▶ **To do**:
Quote the entries below from the line with "camera: 40 degrees left, 15 degrees up" through the line with "(358, 470) = (713, 296): hammer -> none", both ends included, and only those lines.

▶ **Task material**:

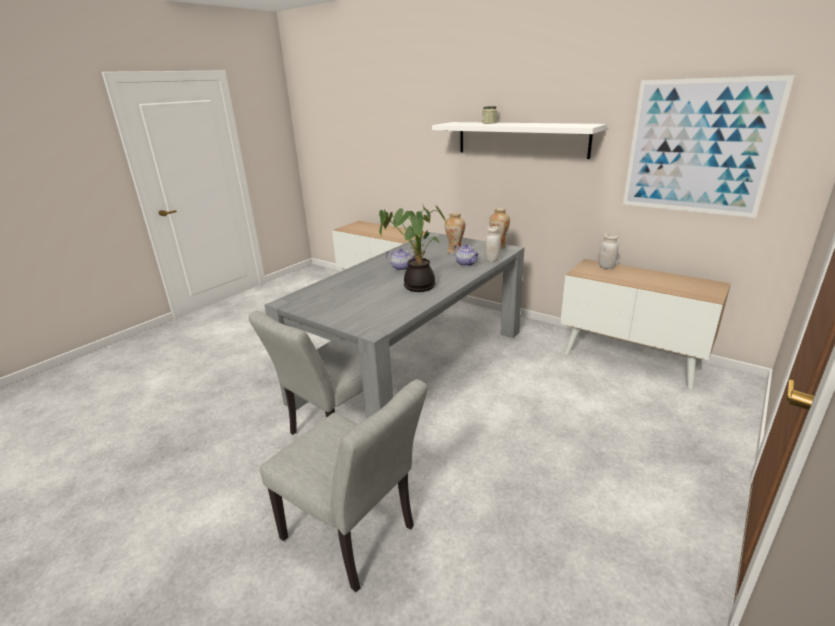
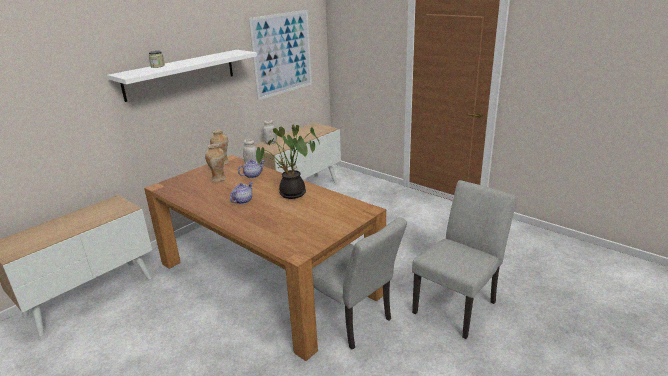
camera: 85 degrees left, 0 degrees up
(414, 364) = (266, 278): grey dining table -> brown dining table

...

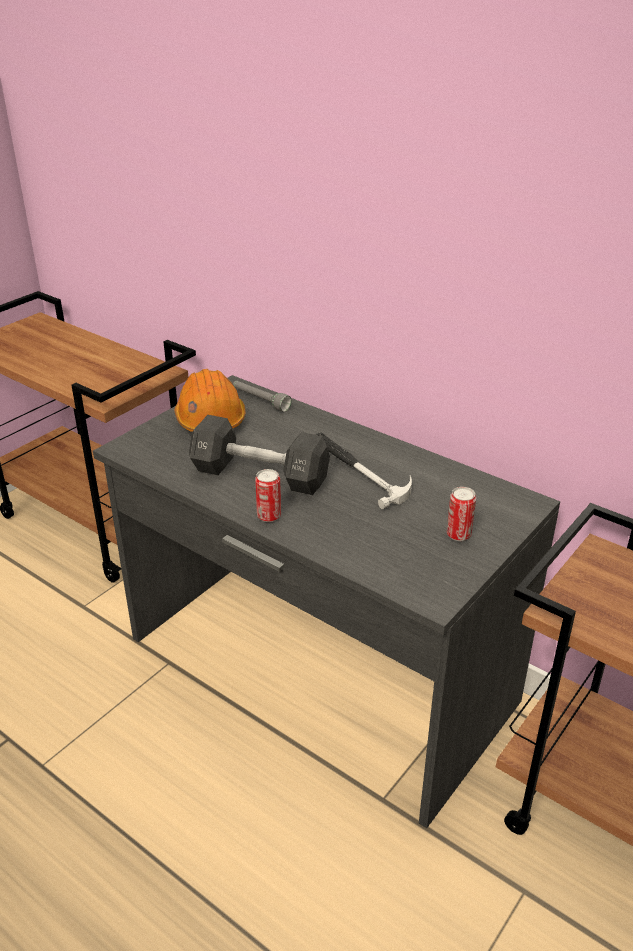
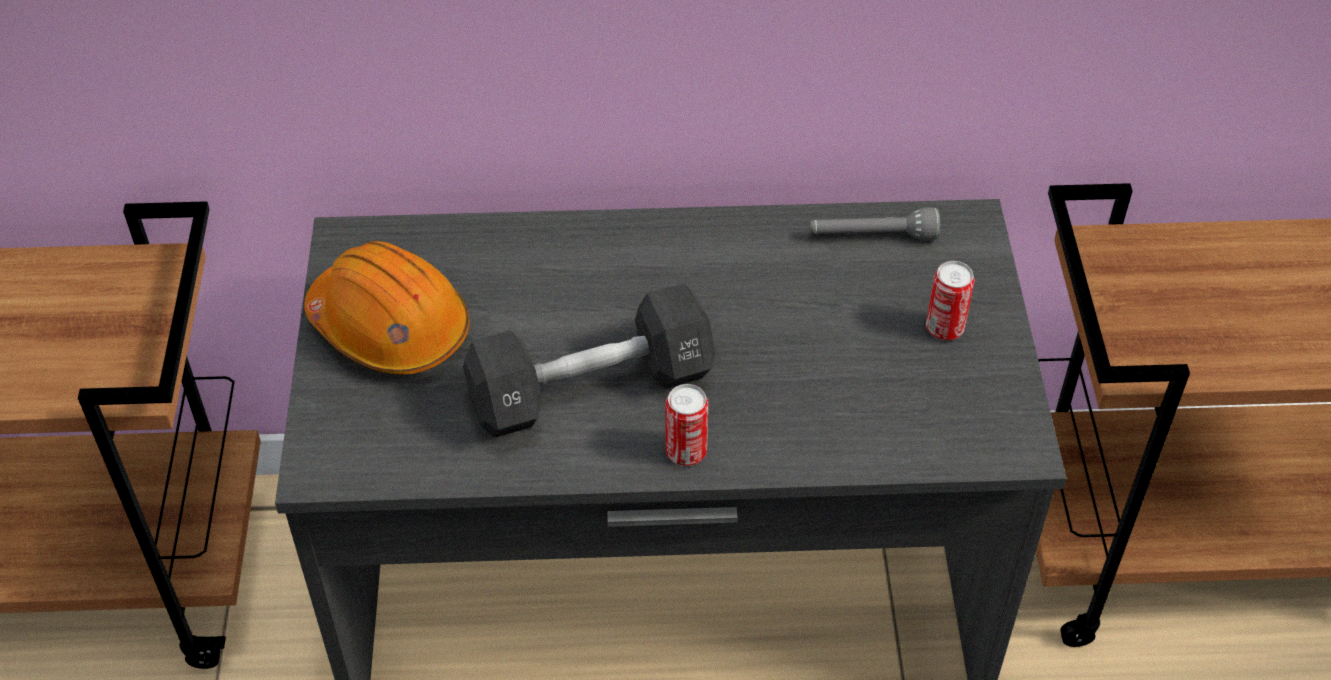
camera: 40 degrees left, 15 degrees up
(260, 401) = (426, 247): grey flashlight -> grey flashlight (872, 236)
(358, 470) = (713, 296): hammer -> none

▶ **Answer to this exercise**:
camera: 40 degrees left, 15 degrees up
(260, 401) = (426, 247): grey flashlight -> grey flashlight (872, 236)
(358, 470) = (713, 296): hammer -> none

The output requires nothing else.